Les aspects professionnels

– Différents avantages professionnels. – S'agissant des aspects professionnels, le Pacs produit des effets à la fois dans le secteur privé et dans la fonction publique. Il en va ainsi du bénéfice de congés tant lors de la conclusion du Pacs qu'en cas de décès d'un partenaire. De même, les conjoints travaillant dans une même entreprise ont droit à un congé simultané. Le Pacs permet également d'obtenir une mutation professionnelle dans la fonction publique. Le partenaire bénéficie alors d'une priorité dans l'ordre des mutations. Quant au statut du conjoint collaborateur, il n'est plus un statut réservé et est désormais accessible au partenaire du chef d'entreprise484.

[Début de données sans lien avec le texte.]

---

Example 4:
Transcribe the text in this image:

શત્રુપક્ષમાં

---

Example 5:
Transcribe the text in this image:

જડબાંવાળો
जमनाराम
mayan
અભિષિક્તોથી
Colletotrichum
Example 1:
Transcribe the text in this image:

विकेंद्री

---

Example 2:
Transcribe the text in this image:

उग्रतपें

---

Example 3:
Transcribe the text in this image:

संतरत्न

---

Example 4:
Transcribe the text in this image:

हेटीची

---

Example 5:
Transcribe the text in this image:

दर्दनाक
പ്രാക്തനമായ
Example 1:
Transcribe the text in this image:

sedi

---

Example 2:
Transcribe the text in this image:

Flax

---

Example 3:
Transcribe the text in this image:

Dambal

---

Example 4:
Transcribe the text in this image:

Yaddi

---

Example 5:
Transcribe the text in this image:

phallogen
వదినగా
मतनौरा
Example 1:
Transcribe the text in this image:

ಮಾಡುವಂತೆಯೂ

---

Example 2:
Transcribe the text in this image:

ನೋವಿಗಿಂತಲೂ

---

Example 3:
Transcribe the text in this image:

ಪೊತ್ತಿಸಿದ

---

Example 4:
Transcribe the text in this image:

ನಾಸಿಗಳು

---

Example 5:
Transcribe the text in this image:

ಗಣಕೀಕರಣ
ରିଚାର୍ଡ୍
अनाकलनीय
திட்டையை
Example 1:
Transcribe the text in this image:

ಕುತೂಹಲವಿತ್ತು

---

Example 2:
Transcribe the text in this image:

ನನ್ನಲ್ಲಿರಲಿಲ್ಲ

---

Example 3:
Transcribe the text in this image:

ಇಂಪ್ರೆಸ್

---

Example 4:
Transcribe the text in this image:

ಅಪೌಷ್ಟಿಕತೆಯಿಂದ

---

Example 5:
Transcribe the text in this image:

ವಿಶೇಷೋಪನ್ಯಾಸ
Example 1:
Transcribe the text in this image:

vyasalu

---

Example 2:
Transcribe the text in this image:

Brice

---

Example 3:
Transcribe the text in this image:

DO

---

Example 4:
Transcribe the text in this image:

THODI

L'absence de protection du partenaire

– L'absence de droit successoral. – Le partenaire survivant n'est pas un héritier, contrairement au conjoint survivant. Si les couples sont souvent surpris que le Pacs ne confère pas automatiquement de droits successoraux, il peut s'agir d'un argument favorable dans certaines configurations familiales. En effet, des familles recomposées peuvent souhaiter que la succession de chaque parent soit dévolue à ses propres enfants, sans interférence avec d'éventuels droits au profit du survivant selon l'ordre des décès. Cependant, le notaire sera confronté, de façon récurrente, lors la conclusion de la convention de Pacs ou ultérieurement à la faveur d'une acquisition immobilière, à la demande insistante des partenaires de se protéger mutuellement. Cette volonté consiste généralement à maintenir le survivant dans son logement pour lui assurer stabilité et maintien de son cadre de vie. Le législateur a prévu la possibilité pour le partenaire survivant d'invoquer le droit temporaire au logement si le de cujus ne l'en a pas privé par testament485. Néanmoins, ce droit prend fin à l'expiration du délai d'un an à compter du décès, le droit viager au logement n'ayant pas été étendu au partenaire survivant. Si les partenaires souhaitent se protéger au décès de l'un d'eux, un testament devra obligatoirement être établi puisque la loi ne leur confère aucun droit successoral. Les droits consentis par le testateur ne devront pas excéder la quotité disponible ordinaire. Par ailleurs, le partenaire survivant ne pourra demander l'attribution préférentielle notamment des droits par lesquels sont assurés le logement et le mobilier le garnissant que si la personne décédée lui a conféré cette faculté par testament486. Pour pallier l'attente des clients, le notaire prodiguera des conseils avisés tant pour la conclusion du Pacs que la rédaction d'un testament487.
– L'absence de prestation compensatoire. – Le Pacs peut être rompu librement sur déclaration conjointe des partenaires ou par décision unanime de l'un d'eux. Chacun peut en effet, à tout moment, reprendre sa liberté, « sans « préavis » et sans avoir à invoquer une faute de l'autre partenaire »488. La rupture d'un Pacs est facile et rapide, d'où son succès auprès des couples. Néanmoins, la contrepartie de cette simplicité et rapidité réside dans l'absence de prestation compensatoire, et ce, même en cas d'inégalité dans les conditions de vie des ex-partenaires. Quand bien même la rupture est libre, l'un des partenaires peut être tenu de verser à l'autre des dommages et intérêts, sans que ce versement soit pour autant qualifié de prestation compensatoire. Ils peuvent alors être fondés sur la responsabilité contractuelle pour violation des obligations résultant du Pacs, d'une part489, et sur la responsabilité délictuelle en raison du préjudice causé par les circonstances de la rupture, d'autre part490. Si cette responsabilité délictuelle peut naître d'une faute, elle peut également être envisagée en dehors de celle-ci, ce qui conduit à s'interroger sur l'existence d'un dommage causé par la rupture du Pacs elle-même, indépendamment des circonstances.